Le indagini e gli appalti sospetti
Al centro della vicenda ci sono due inchieste della Procura della Repubblica di Santa Maria Capua Vetere, che avevano coinvolto dirigenti comunali e membri della giunta. Le indagini riguardavano presunti episodi di corruzione negli appalti pubblici, con affidamenti pilotati in cambio di favori, denaro e sostegno elettorale. Tra i soggetti citati emergono imprenditori ritenuti vicini al clan camorristico Belforte di Marcianise. Le contestazioni hanno riguardato anche la gestione del verde pubblico e l’affidamento dei parcheggi comunali, ritenuti settori vulnerabili a infiltrazioni.
Il nodo del consenso elettorale
Uno dei punti centrali della pronuncia riguarda le elezioni comunali del 2021. Pur non configurando formalmente il reato di voto di scambio politico-mafioso, il Tar ha ritenuto che gli elementi raccolti siano “ragionevolmente idonei” a dimostrare un collegamento tra amministratori e ambienti criminali. Intercettazioni, immagini e testimonianze avrebbero evidenziato il sostegno di esponenti del clan Belforte a candidati poi eletti. Tra i materiali acquisiti anche fotografie dei festeggiamenti elettorali con la presenza del sindaco accanto a soggetti ritenuti vicini alla criminalità organizzata.

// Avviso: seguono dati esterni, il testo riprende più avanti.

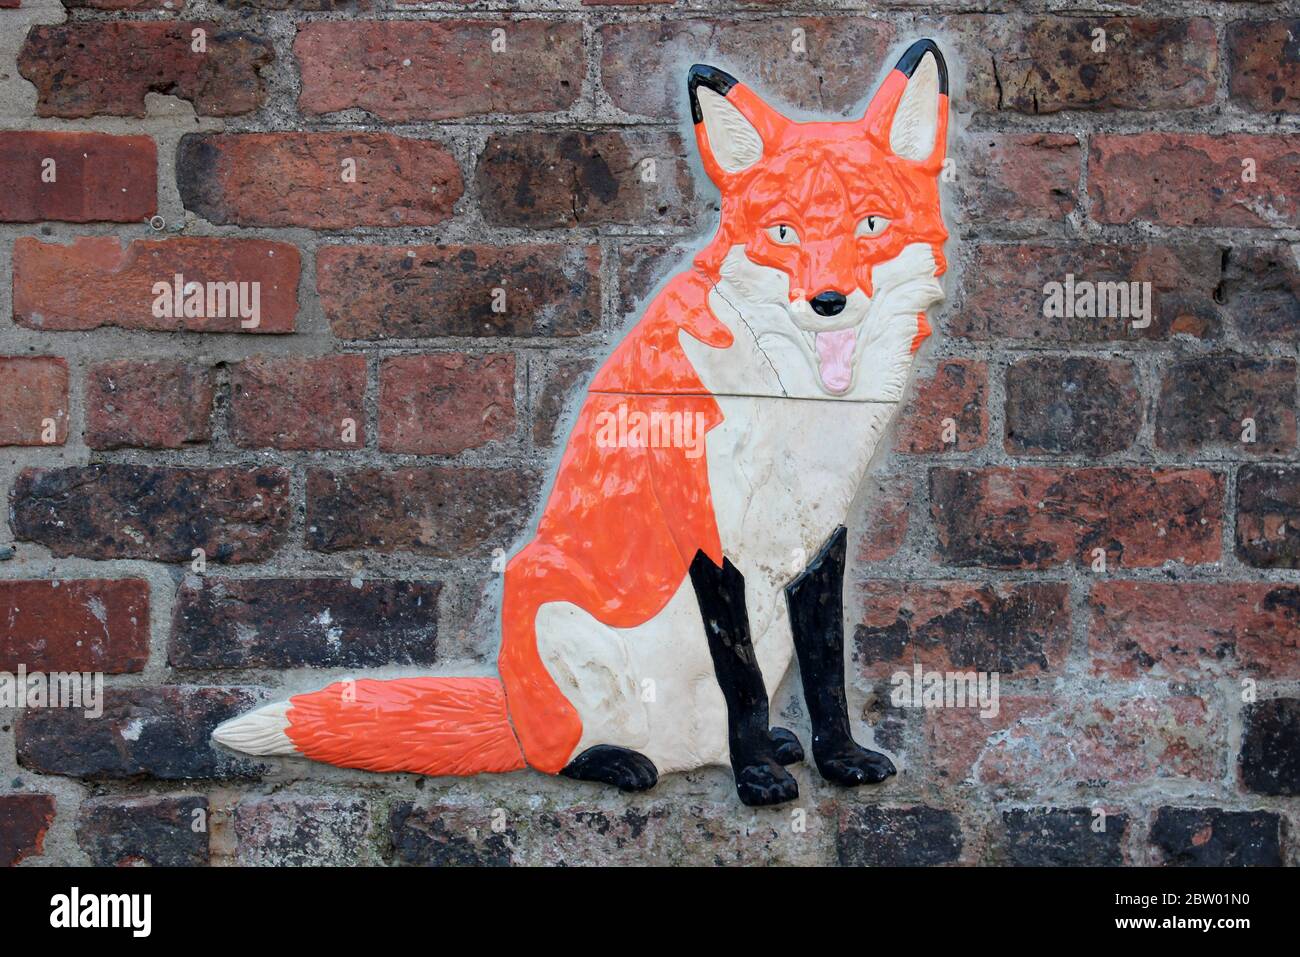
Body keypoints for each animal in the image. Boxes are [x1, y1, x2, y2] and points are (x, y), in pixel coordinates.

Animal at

Le conseguenze politiche e giudiziarie
Le vicende hanno già prodotto sviluppi sul piano penale, con il rinvio a giudizio del vicesindaco e di un assessore per corruzione elettorale. Sul piano amministrativo, la sentenza consolida il commissariamento dell’ente e conferma la linea dura dello Stato contro le infiltrazioni mafiose negli enti locali. Il ricorso di Carlo Marino, che contestava anche la competenza delle indagini non svolte dalla Direzione distrettuale antimafia, non è stato ritenuto fondato.